Ticking all the boxes … David Gonski at the release of the long-awaited review into school funding at Parliament House yesterday.. Photo: Andrew Meares
FEDERAL government funding for every student regardless of the income of their parents or the wealth of their school is now part of a ”citizenship entitlement”, with the Prime Minister, Julia Gillard, yesterday in effect declaring it part of a new Australian compact.
But while Ms Gillard committed her government to fund all schools regardless of wealth or need, she refused to commit the money that the long-running review of school funding says is needed to restore Australia’s ailing education system to health.
The review, headed by the Sydney businessman David Gonski, proposed an overhaul of school funding to be backed by the injection of more than $5 billion to reverse the slippage in Australia’s school performance, warning that the nation’s global competitiveness was at stake.
But Ms Gillard repeatedly refused to commit to the funding. An official government response cited the need to return the budget to surplus next financial year and warned that ”the scope of the proposed new funding contributions may be too large”.
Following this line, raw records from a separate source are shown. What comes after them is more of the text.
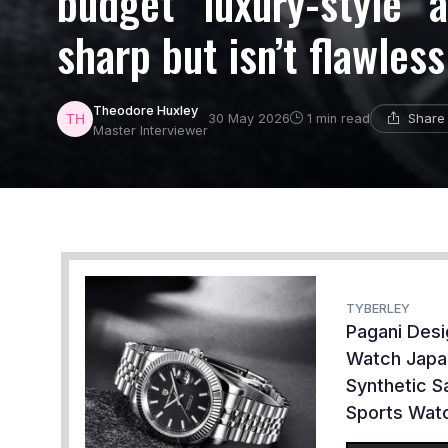
budget “luxury-style” 
sharp but isn’t flawless
Theodore Huxley
Share 
30 May 2026
1 min read
Master Interviewer
TYBERLEY
Pagani Des
Watch Japa
Synthetic S
Sports Watc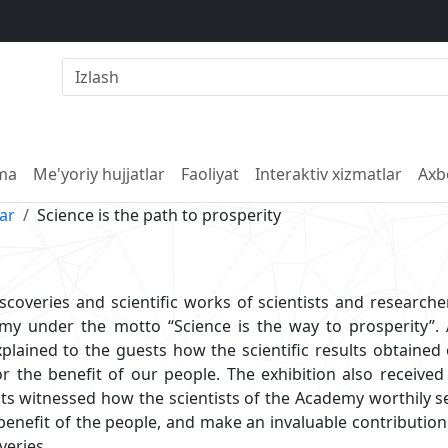
lma
Me'yoriy hujjatlar
Faoliyat
Interaktiv xizmatlar
Axb
lar
Science is the path to prosperity
iscoveries and scientific works of scientists and research
 under the motto “Science is the way to prosperity”. A
xplained to the guests how the scientific results obtained
or the benefit of our people. The exhibition also receive
sts witnessed how the scientists of the Academy worthily s
 benefit of the people, and make an invaluable contribution
veries.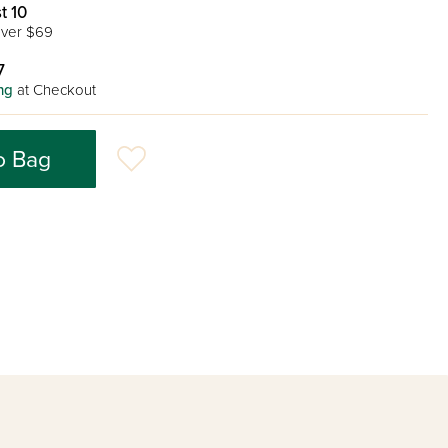
t 10
ver $69
7
ng
at Checkout
o Bag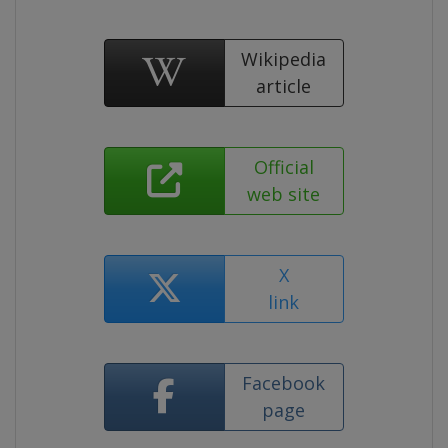
Wikipedia
article
Official
web site
X
link
Facebook
page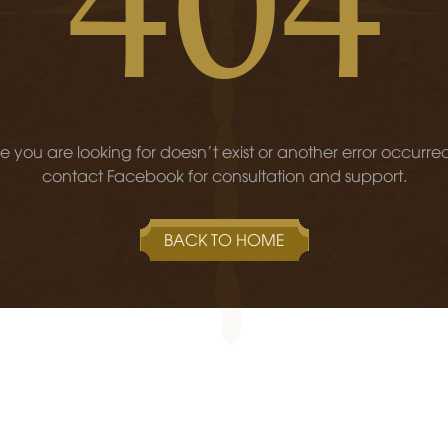
 you are looking for doesn't exist or another error occurre
contact Facebook for consultation and support.
BACK TO HOME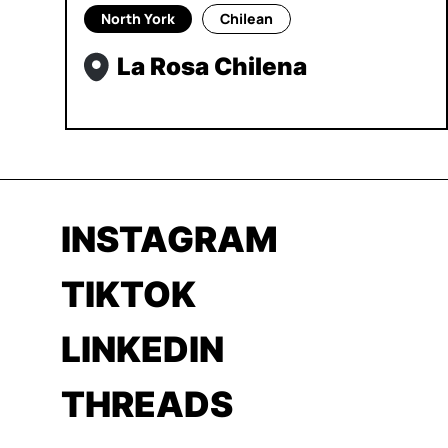
North York
Chilean
La Rosa Chilena
INSTAGRAM
TIKTOK
LINKEDIN
THREADS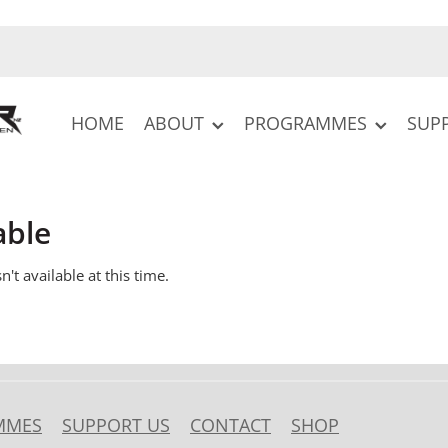
HOME
ABOUT
PROGRAMMES
SUP
able
't available at this time.
MMES
SUPPORT US
CONTACT
SHOP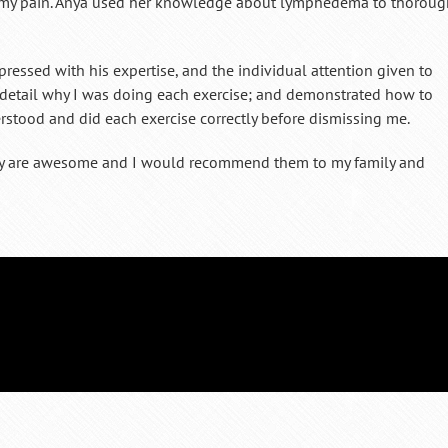
e my pain. Anya used her knowledge about lymphedema to thoroug
ressed with his expertise, and the individual attention given to
t detail why I was doing each exercise; and demonstrated how to
rstood and did each exercise correctly before dismissing me.
apy are awesome and I would recommend them to my family and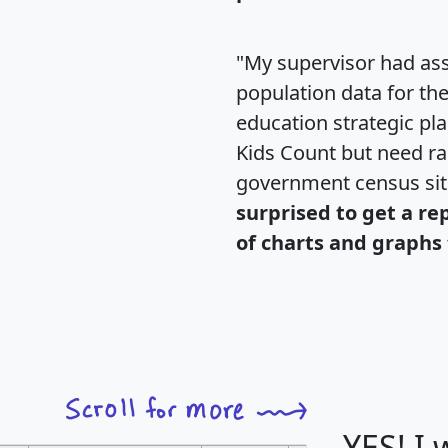
"My supervisor had ass
population data for th
education strategic pl
Kids Count but need rac
government census si
surprised to get a re
of charts and graphs 
YES! I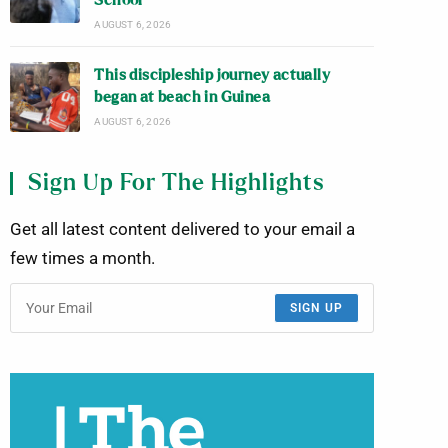
School
AUGUST 6, 2026
This discipleship journey actually
began at beach in Guinea
AUGUST 6, 2026
Sign Up For The Highlights
Get all latest content delivered to your email a
few times a month.
SIGN UP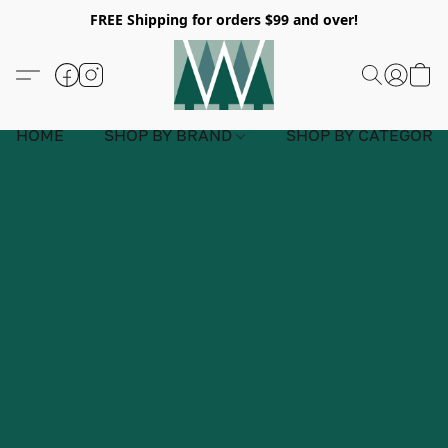
FREE Shipping for orders $99 and over!
HOME
SHOP BY BRAND
SHOP BY CATEGORY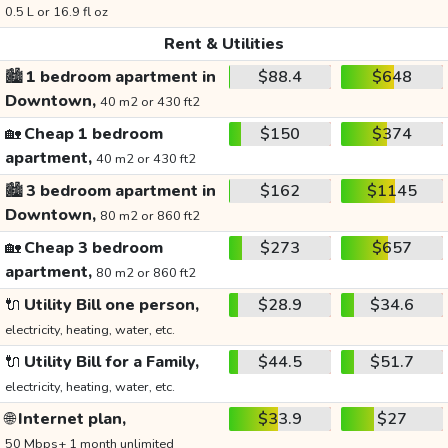
0.5 L or 16.9 fl oz
Rent & Utilities
🏙️
1 bedroom apartment in
$88.4
$648
Downtown,
40 m2 or 430 ft2
🏡
Cheap 1 bedroom
$150
$374
apartment,
40 m2 or 430 ft2
🏙️
3 bedroom apartment in
$162
$1145
Downtown,
80 m2 or 860 ft2
🏡
Cheap 3 bedroom
$273
$657
apartment,
80 m2 or 860 ft2
🔌
Utility Bill one person,
$28.9
$34.6
electricity, heating, water, etc.
🔌
Utility Bill for a Family,
$44.5
$51.7
electricity, heating, water, etc.
🌐
Internet plan,
$33.9
$27
50 Mbps+ 1 month unlimited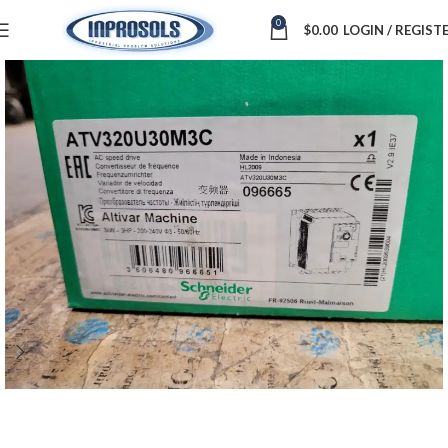
0
$
0.00
LOGIN / REGIST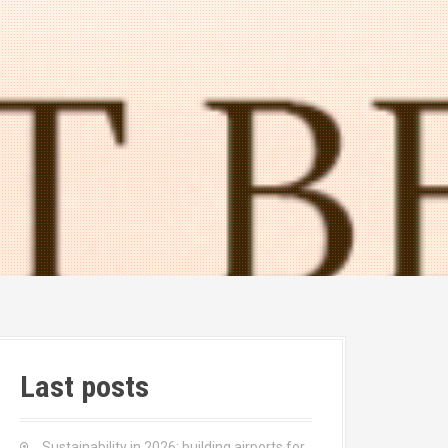
Last posts
Sustainability in 2026: building airports for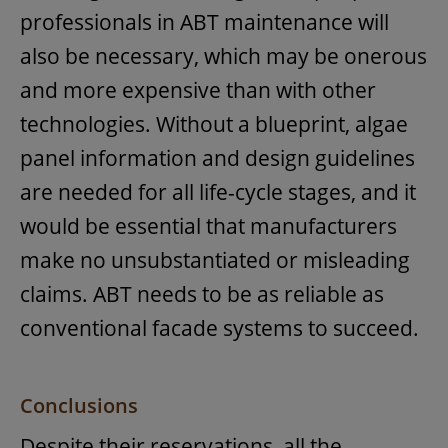
professionals in ABT maintenance will
also be necessary, which may be onerous
and more expensive than with other
technologies. Without a blueprint, algae
panel information and design guidelines
are needed for all life-cycle stages, and it
would be essential that manufacturers
make no unsubstantiated or misleading
claims. ABT needs to be as reliable as
conventional facade systems to succeed.
Conclusions
Despite their reservations, all the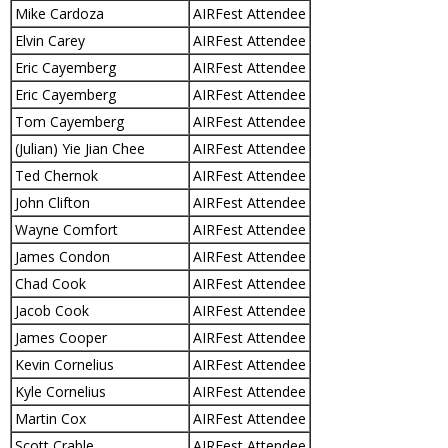
Mike Cardoza
AIRFest Attendee
Elvin Carey
AIRFest Attendee
Eric Cayemberg
AIRFest Attendee
Eric Cayemberg
AIRFest Attendee
Tom Cayemberg
AIRFest Attendee
(Julian) Yie Jian Chee
AIRFest Attendee
Ted Chernok
AIRFest Attendee
John Clifton
AIRFest Attendee
Wayne Comfort
AIRFest Attendee
James Condon
AIRFest Attendee
Chad Cook
AIRFest Attendee
Jacob Cook
AIRFest Attendee
James Cooper
AIRFest Attendee
Kevin Cornelius
AIRFest Attendee
Kyle Cornelius
AIRFest Attendee
Martin Cox
AIRFest Attendee
Scott Crable
AIRFest Attendee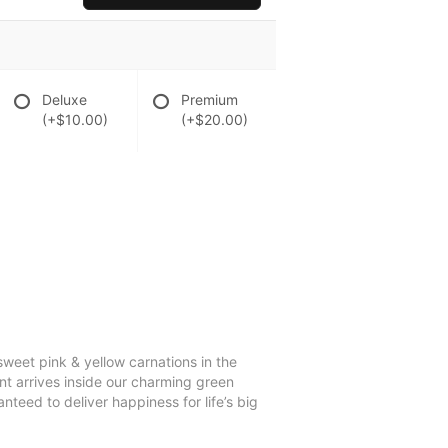
Deluxe
Premium
(+$10.00)
(+$20.00)
eet pink & yellow carnations in the
nt arrives inside our charming green
nteed to deliver happiness for life’s big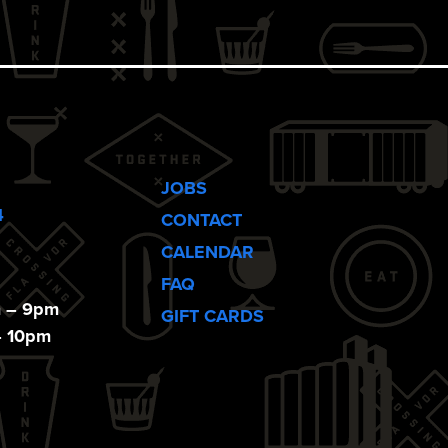
JOBS
4
CONTACT
CALENDAR
FAQ
m – 9pm
GIFT CARDS
– 10pm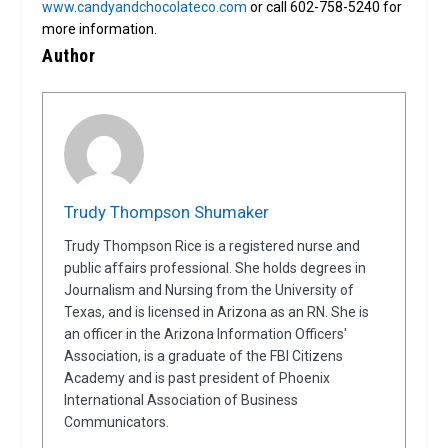
www.candyandchocolateco.com
or call 602-758-5240 for
more information.
Author
Trudy Thompson Shumaker
Trudy Thompson Rice is a registered nurse and
public affairs professional. She holds degrees in
Journalism and Nursing from the University of
Texas, and is licensed in Arizona as an RN. She is
an officer in the Arizona Information Officers'
Association, is a graduate of the FBI Citizens
Academy and is past president of Phoenix
International Association of Business
Communicators.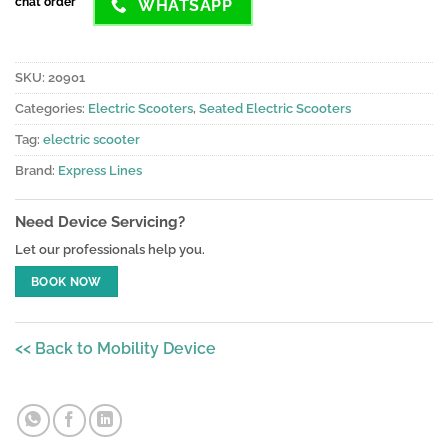
chat order
WHATSAPP
SKU:
20901
Categories:
Electric Scooters
,
Seated Electric Scooters
Tag:
electric scooter
Brand:
Express Lines
Need Device Servicing?
Let our professionals help you.
BOOK NOW
<< Back to Mobility Device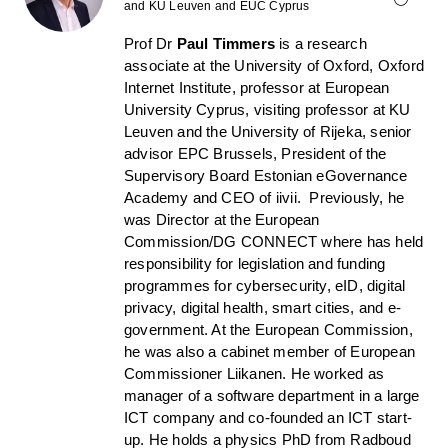
and KU Leuven and EUC Cyprus
Prof Dr
Paul Timmers
is a research
associate at the University of Oxford, Oxford
Internet Institute, professor at European
University Cyprus, visiting professor at KU
Leuven and the University of Rijeka, senior
advisor EPC Brussels, President of the
Supervisory Board Estonian eGovernance
Academy and CEO of iivii. Previously, he
was Director at the European
Commission/DG CONNECT where has held
responsibility for legislation and funding
programmes for cybersecurity, eID, digital
privacy, digital health, smart cities, and e-
government. At the European Commission,
he was also a cabinet member of European
Commissioner Liikanen. He worked as
manager of a software department in a large
ICT company and co-founded an ICT start-
up. He holds a physics PhD from Radboud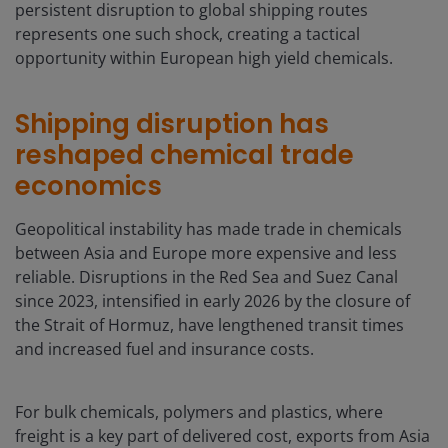
persistent disruption to global shipping routes
represents one such shock, creating a tactical
opportunity within European high yield chemicals.
Shipping disruption has
reshaped chemical trade
economics
Geopolitical instability has made trade in chemicals
between Asia and Europe more expensive and less
reliable. Disruptions in the Red Sea and Suez Canal
since 2023, intensified in early 2026 by the closure of
the Strait of Hormuz, have lengthened transit times
and increased fuel and insurance costs.
For bulk chemicals, polymers and plastics, where
freight is a key part of delivered cost, exports from Asia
Instead, another round of consultations and working parties will be established with stakeholders including state education ministers. Parents, too, would be encouraged to have their say.
Mr Gonski’s panel was ”strongly of the view” the new funding arrangements were needed to ensure differences in educational outcomes in Australia were not the result of differences in ”wealth, income, power or possessions”.
The review proposes a new Schooling Resource Standard to be based on the cost of educating children in high performing schools. It would be lower than the present average funding but with loadings added to address those factors known to affect student performance such as low socio-economic status, disability, indigenous background, remoteness, school size and English proficiency.
It recommends governments ”significantly increase” funding to schools where students experience multiple factors of disadvantage. It cites high concentrations of poor and indigenous students as having the most significant effect on educational outcomes.
The resource standard would recognise that similar student populations require the same level of resources regardless of which sector they were in.
Private schools serving disadvantaged students should be able to operate without collecting any fees.
The panel, which operated under federal government direction that no school could lose a dollar in funding as a result of the changes, said the principal justification for funding wealthy schools was that governments had done so for many decades.
Ms Gillard was much more specific. ”I do believe that as effectively a citizenship entitlement, people are entitled to see government support for the funding of their child’s education,” she said.
Private schools were ”amazed” by Ms Gillard’s commitment.
”That was an extraordinary comment and we welcome it completely. I’ve not heard it from any Labor politician,” said Geoff Newcombe, the executive director of the Association of Independent Schools in NSW.
In order to protect private school funding the review recommends the minimum public contribution be set at between 20 and 25 per cent of the resource standard. A new model of assessing need in non-government schools is also proposed. It would be based on the capacity of parents to contribute financially to the school. Initially, this would be calculated from the socio-economic status of parents but Mr Gonski wants a more sophisticated measure to be developed.
The review’s commitment that governments make reducing educational disadvantage a high priority was endorsed by teachers.
Angelo Gavrielatos, the federal president of the Australian Education Union, said it was great news.
”The review has spoken and it has told us the current funding arrangements are failing our children and failing the nation. As Mr Gonski says we’ve been slipping and there is a risk of greater slippage unless we address this matter,” he said.
”We call on the government to get on with the job. We need a timetable for legislation this year so we see this new funding system put in place.”
Both Catholic and independent school sectors responded positively to Mr Gonski’s recommendations but remain apprehensive about the government’s capacity to deliver change and warn that much work needs to be done to understand the implications.
”It’s a theoretical model but we don’t know where it takes us until you put the data into it and it doesn’t work without the extra $5 billion and we don’t have a firm commitment around that,” said Brian Croke, the executive director of the Catholic Education Commission of NSW.